### Aim of the task
Copy out everything from the start of the material down to the line containing "et ses environs", including that line.

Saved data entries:
-*-

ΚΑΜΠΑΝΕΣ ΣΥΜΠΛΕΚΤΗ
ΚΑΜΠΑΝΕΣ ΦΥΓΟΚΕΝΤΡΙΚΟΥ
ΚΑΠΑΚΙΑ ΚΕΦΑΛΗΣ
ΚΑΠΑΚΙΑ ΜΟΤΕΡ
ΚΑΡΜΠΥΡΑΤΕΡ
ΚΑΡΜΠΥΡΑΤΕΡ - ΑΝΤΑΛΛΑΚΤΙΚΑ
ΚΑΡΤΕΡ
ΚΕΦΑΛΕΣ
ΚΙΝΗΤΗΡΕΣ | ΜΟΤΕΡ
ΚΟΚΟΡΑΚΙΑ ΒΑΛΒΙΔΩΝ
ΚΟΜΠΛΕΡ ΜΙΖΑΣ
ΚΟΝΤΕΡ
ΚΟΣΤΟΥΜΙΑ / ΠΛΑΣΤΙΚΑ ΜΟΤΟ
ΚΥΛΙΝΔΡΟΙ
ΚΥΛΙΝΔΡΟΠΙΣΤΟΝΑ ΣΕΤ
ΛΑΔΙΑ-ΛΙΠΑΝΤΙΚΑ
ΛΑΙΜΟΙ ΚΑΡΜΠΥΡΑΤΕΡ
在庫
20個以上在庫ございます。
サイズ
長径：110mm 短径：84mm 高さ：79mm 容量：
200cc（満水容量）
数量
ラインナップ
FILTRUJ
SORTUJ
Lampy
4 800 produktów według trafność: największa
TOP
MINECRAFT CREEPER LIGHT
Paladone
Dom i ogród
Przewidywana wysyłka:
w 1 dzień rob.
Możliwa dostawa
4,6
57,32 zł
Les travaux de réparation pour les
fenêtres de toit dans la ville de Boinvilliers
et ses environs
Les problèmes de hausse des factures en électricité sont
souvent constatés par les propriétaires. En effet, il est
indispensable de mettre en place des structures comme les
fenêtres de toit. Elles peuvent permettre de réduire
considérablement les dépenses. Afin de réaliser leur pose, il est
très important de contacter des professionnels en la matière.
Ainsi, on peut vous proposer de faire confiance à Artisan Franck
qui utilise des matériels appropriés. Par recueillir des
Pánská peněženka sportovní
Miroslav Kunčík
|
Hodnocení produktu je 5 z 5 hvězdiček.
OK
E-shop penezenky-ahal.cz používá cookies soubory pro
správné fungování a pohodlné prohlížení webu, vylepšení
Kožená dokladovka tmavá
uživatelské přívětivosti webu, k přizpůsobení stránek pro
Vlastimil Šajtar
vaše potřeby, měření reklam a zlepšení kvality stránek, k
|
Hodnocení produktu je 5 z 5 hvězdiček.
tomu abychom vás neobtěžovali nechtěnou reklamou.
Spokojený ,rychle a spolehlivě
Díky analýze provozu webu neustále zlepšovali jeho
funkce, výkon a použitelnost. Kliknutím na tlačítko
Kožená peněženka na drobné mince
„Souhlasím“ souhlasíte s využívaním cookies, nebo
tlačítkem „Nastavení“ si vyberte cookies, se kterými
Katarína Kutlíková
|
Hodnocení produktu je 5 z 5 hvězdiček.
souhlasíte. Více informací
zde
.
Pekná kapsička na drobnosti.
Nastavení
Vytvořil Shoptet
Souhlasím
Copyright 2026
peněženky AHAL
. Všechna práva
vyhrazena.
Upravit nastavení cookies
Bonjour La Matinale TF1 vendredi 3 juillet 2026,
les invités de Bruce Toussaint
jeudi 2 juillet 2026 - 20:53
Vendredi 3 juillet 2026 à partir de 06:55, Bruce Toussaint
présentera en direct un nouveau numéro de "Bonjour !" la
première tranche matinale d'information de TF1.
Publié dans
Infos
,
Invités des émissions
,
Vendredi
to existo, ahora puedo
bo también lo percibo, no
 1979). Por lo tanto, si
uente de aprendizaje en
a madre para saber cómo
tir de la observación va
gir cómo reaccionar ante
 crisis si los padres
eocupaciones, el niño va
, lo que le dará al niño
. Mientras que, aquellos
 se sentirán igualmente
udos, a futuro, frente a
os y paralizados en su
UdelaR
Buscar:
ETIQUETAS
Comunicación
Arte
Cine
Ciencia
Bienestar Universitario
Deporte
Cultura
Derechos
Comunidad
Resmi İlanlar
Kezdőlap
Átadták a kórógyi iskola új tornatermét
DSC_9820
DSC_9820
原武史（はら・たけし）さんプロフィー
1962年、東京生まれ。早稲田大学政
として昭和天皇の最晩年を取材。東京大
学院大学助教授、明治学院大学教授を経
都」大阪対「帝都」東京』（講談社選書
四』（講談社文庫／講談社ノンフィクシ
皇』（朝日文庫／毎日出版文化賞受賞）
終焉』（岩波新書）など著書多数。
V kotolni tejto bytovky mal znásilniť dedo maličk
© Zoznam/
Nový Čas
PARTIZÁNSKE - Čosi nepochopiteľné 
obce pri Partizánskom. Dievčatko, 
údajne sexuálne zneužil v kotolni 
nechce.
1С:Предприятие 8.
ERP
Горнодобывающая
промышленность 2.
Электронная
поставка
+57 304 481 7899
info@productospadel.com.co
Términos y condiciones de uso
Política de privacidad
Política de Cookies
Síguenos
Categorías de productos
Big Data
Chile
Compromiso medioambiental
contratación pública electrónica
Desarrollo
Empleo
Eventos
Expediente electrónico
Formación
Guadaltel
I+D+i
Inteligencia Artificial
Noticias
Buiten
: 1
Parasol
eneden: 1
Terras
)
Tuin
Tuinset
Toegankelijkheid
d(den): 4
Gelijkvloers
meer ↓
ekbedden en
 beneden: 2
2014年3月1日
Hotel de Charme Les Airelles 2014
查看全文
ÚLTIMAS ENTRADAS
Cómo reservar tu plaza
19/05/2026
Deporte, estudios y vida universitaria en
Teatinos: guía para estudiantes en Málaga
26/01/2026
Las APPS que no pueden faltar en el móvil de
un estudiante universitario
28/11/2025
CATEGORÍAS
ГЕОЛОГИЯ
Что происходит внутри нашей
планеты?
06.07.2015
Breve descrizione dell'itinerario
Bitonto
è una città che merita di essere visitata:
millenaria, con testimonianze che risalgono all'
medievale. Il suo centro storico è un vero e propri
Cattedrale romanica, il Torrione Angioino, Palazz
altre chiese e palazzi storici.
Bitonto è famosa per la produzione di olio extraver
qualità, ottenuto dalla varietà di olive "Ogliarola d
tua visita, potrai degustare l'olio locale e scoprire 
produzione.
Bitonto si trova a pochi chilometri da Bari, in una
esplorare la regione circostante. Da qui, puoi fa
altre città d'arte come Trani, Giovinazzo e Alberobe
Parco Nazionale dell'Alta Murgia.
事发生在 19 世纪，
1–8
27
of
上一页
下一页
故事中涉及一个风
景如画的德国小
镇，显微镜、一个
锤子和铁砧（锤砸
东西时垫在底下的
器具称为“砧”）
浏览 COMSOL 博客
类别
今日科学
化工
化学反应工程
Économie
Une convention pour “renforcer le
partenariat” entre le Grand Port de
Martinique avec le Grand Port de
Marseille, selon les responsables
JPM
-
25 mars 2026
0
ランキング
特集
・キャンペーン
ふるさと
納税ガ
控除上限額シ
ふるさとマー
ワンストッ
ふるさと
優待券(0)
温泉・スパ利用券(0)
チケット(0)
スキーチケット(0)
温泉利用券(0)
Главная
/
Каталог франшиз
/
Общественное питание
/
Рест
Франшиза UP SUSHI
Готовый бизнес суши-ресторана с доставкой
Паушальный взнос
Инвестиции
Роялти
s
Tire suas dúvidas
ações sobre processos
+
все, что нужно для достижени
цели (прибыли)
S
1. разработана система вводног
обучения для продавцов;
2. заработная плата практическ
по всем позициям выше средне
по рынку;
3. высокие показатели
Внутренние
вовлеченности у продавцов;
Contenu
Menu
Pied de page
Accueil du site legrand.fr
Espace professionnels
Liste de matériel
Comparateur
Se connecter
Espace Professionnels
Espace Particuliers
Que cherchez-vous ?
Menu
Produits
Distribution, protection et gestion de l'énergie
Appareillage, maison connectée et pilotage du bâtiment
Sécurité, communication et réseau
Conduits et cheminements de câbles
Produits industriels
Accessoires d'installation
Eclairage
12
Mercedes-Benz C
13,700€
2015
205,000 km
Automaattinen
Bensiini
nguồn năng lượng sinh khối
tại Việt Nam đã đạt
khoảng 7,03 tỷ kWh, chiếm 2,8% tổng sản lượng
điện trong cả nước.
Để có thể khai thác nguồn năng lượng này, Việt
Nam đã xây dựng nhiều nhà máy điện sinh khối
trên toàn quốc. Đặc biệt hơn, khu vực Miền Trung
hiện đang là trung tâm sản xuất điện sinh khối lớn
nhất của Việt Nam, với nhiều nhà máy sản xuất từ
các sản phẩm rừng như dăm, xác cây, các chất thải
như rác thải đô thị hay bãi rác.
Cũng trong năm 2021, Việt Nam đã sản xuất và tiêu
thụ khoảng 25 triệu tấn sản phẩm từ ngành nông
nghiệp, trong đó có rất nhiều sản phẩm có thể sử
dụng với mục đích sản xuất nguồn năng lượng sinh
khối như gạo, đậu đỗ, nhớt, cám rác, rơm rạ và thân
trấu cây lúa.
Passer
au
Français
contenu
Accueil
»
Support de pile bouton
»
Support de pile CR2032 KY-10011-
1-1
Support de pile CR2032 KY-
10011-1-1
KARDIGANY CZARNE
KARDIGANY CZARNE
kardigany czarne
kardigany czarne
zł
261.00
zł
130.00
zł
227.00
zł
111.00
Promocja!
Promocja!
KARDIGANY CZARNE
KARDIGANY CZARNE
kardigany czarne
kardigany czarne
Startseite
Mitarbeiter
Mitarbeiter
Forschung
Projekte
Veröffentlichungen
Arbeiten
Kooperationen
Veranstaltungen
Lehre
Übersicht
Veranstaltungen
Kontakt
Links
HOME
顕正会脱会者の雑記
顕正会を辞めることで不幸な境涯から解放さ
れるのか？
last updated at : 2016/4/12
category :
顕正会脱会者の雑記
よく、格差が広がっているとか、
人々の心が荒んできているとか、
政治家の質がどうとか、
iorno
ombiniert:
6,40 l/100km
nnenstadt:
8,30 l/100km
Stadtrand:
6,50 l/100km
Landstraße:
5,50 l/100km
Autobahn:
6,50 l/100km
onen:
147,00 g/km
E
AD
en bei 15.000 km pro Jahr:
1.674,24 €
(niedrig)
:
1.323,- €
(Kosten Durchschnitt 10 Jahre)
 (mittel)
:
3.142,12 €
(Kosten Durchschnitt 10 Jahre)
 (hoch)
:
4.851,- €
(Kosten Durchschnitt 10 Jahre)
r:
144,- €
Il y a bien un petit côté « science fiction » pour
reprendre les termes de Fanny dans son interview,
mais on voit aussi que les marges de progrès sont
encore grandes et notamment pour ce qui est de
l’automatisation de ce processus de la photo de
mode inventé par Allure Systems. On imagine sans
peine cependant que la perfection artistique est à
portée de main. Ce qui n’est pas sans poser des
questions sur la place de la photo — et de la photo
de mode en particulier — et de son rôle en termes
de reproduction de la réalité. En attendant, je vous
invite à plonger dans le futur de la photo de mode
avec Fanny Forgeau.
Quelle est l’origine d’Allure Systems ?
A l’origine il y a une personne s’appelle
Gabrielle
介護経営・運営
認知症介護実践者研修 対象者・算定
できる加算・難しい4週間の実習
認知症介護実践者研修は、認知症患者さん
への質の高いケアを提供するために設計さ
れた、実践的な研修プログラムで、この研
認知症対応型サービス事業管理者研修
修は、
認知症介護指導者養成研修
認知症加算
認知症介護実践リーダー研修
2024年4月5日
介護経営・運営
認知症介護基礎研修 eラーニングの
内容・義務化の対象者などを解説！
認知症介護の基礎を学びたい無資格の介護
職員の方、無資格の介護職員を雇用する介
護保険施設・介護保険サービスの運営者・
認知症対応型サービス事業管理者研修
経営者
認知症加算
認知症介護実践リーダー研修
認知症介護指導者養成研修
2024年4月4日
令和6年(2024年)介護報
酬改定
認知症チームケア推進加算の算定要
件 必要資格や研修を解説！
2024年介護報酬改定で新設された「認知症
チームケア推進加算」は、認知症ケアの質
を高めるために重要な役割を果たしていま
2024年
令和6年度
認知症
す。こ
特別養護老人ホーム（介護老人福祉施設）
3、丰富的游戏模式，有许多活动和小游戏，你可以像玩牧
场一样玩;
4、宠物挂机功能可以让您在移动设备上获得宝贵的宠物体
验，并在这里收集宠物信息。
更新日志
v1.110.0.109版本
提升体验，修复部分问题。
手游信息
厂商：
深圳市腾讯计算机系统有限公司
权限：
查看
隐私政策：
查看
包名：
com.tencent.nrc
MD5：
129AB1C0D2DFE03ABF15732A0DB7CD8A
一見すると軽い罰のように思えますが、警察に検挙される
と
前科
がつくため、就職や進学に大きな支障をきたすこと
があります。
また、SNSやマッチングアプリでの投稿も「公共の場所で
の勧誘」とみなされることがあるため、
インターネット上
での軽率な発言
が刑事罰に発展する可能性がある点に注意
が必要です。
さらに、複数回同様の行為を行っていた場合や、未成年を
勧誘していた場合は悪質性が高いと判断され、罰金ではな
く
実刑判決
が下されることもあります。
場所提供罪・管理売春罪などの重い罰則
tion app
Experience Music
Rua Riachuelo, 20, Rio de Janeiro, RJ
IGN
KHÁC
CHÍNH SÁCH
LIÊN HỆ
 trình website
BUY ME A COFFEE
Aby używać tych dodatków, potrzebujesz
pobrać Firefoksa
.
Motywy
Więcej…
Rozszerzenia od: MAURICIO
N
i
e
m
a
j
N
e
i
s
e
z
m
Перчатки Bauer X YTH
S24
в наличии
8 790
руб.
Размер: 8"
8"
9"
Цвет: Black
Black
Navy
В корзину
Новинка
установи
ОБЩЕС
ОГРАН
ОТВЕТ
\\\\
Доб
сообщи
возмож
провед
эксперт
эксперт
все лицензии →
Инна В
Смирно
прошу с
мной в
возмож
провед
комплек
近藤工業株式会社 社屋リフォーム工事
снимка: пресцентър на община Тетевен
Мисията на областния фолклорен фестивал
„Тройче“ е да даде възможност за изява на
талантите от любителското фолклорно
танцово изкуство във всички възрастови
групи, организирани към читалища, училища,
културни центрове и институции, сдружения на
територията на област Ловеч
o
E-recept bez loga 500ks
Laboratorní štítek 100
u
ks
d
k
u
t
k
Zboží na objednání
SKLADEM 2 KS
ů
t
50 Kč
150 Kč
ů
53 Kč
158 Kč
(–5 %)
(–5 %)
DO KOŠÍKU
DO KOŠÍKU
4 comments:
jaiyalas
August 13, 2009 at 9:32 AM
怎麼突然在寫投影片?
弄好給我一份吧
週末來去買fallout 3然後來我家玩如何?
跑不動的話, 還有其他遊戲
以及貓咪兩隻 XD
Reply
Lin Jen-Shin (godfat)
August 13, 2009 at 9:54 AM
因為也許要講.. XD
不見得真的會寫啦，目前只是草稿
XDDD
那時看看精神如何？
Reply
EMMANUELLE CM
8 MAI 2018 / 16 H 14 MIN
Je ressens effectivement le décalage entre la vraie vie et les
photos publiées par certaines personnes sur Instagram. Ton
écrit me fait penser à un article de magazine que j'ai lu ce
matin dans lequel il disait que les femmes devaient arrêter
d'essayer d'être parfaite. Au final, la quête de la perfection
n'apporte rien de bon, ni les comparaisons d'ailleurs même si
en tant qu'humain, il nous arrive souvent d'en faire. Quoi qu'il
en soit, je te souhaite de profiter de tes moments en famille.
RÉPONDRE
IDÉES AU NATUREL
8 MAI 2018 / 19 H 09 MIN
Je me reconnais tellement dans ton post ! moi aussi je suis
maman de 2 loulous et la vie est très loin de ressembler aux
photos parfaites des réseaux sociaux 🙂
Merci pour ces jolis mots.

-*-

### Written answer
ΚΑΜΠΑΝΕΣ ΣΥΜΠΛΕΚΤΗ
ΚΑΜΠΑΝΕΣ ΦΥΓΟΚΕΝΤΡΙΚΟΥ
ΚΑΠΑΚΙΑ ΚΕΦΑΛΗΣ
ΚΑΠΑΚΙΑ ΜΟΤΕΡ
ΚΑΡΜΠΥΡΑΤΕΡ
ΚΑΡΜΠΥΡΑΤΕΡ - ΑΝΤΑΛΛΑΚΤΙΚΑ
ΚΑΡΤΕΡ
ΚΕΦΑΛΕΣ
ΚΙΝΗΤΗΡΕΣ | ΜΟΤΕΡ
ΚΟΚΟΡΑΚΙΑ ΒΑΛΒΙΔΩΝ
ΚΟΜΠΛΕΡ ΜΙΖΑΣ
ΚΟΝΤΕΡ
ΚΟΣΤΟΥΜΙΑ / ΠΛΑΣΤΙΚΑ ΜΟΤΟ
ΚΥΛΙΝΔΡΟΙ
ΚΥΛΙΝΔΡΟΠΙΣΤΟΝΑ ΣΕΤ
ΛΑΔΙΑ-ΛΙΠΑΝΤΙΚΑ
ΛΑΙΜΟΙ ΚΑΡΜΠΥΡΑΤΕΡ
在庫
20個以上在庫ございます。
サイズ
長径：110mm 短径：84mm 高さ：79mm 容量：
200cc（満水容量）
数量
ラインナップ
FILTRUJ
SORTUJ
Lampy
4 800 produktów według trafność: największa
TOP
MINECRAFT CREEPER LIGHT
Paladone
Dom i ogród
Przewidywana wysyłka:
w 1 dzień rob.
Możliwa dostawa
4,6
57,32 zł
Les travaux de réparation pour les
fenêtres de toit dans la ville de Boinvilliers
et ses environs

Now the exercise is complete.